## TASK DIRECTIONS
The line containing "right front paw: (356, 408)" marks the end; write out exactly every line from the start of the data up to and including it, without the pictures.
─── MATERIAL PROVIDED
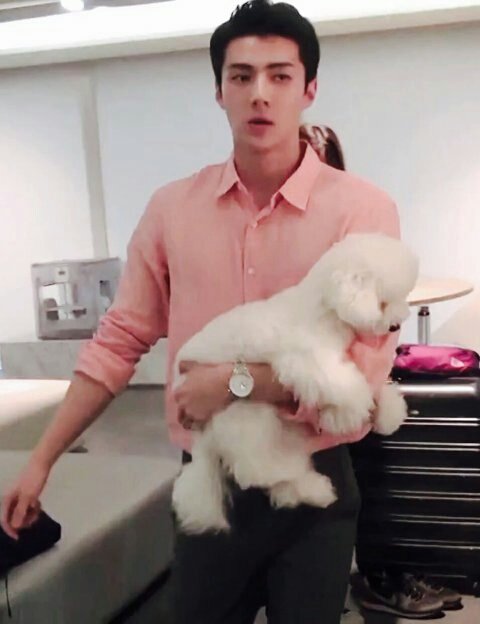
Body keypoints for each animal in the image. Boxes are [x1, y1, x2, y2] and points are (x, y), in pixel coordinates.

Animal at [172, 233, 419, 534]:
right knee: (255, 470)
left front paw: (384, 411)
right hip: (246, 415)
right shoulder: (306, 361)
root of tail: (201, 439)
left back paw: (312, 490)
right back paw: (293, 472)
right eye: (383, 302)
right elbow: (345, 385)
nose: (395, 326)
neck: (323, 310)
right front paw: (356, 408)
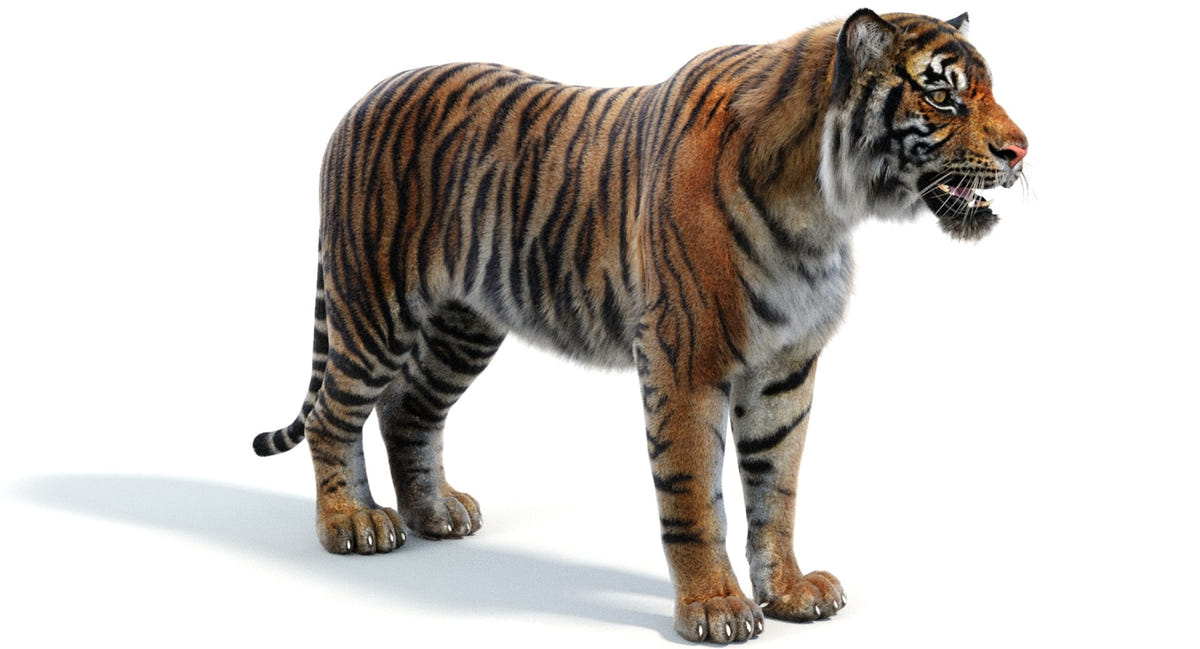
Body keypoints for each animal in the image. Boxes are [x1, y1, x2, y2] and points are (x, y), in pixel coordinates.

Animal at [254, 9, 1026, 643]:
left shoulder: (786, 369)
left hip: (463, 326)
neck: (823, 208)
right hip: (373, 305)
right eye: (943, 95)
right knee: (332, 416)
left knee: (407, 410)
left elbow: (777, 488)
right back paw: (352, 524)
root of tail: (364, 97)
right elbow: (693, 495)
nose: (1022, 151)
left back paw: (436, 513)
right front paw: (715, 608)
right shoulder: (685, 359)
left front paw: (789, 591)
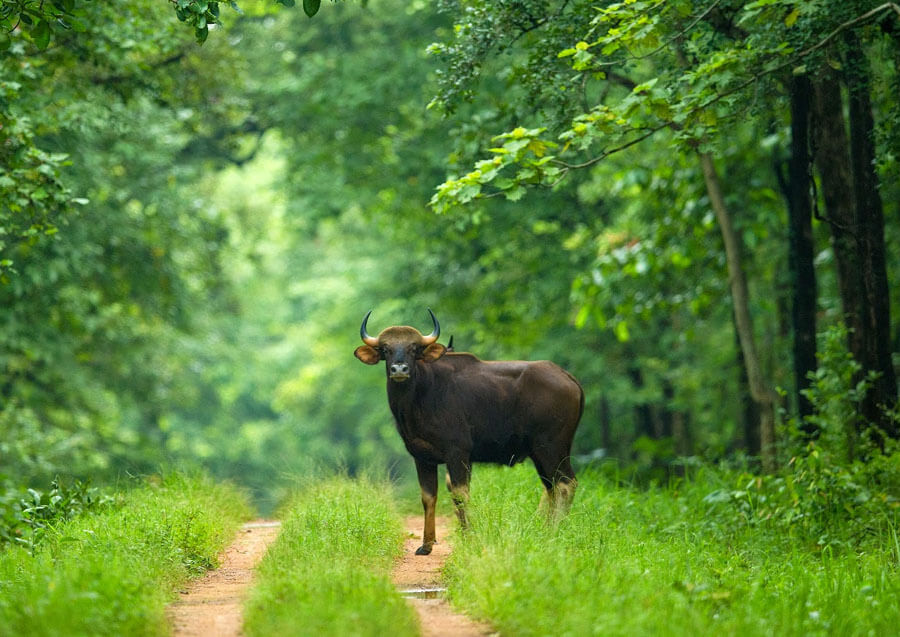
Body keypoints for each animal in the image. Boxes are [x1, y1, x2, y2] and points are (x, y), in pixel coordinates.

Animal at [354, 309, 583, 555]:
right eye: (385, 349)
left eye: (414, 349)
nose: (399, 369)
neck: (420, 397)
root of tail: (568, 377)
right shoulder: (422, 457)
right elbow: (428, 497)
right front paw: (426, 544)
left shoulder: (458, 453)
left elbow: (460, 494)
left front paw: (468, 538)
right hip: (539, 452)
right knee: (551, 488)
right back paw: (546, 531)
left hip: (552, 446)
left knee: (565, 484)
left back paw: (554, 532)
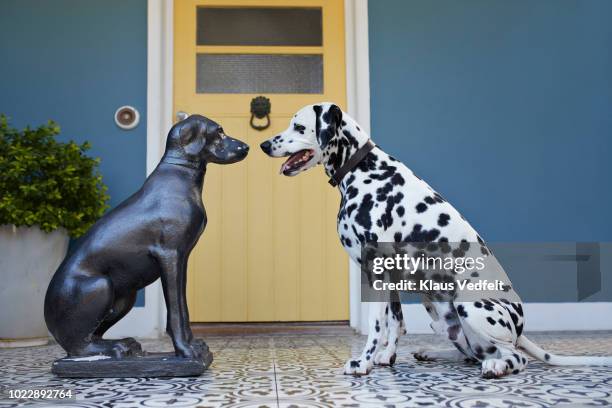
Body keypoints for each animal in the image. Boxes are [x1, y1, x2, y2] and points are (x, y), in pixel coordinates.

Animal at [260, 103, 612, 380]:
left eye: (298, 126)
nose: (264, 144)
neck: (362, 169)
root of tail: (520, 328)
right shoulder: (389, 277)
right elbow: (395, 322)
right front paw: (385, 357)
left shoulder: (376, 271)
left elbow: (377, 324)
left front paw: (363, 362)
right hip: (440, 312)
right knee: (474, 354)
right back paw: (432, 353)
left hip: (471, 304)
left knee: (513, 357)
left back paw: (497, 367)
──────
## WRITTEN REPLY
Body keypoints for each animal in the image. Boxes are [x1, y1, x2, y2] and points are (x, y), in pixel coordinates.

Animal at [172, 233, 419, 534]:
right knee: (255, 470)
left front paw: (384, 411)
right hip: (246, 415)
right shoulder: (306, 361)
root of tail: (201, 439)
left back paw: (312, 490)
right back paw: (293, 472)
right eye: (383, 302)
right elbow: (345, 385)
nose: (395, 326)
neck: (323, 310)
right front paw: (356, 408)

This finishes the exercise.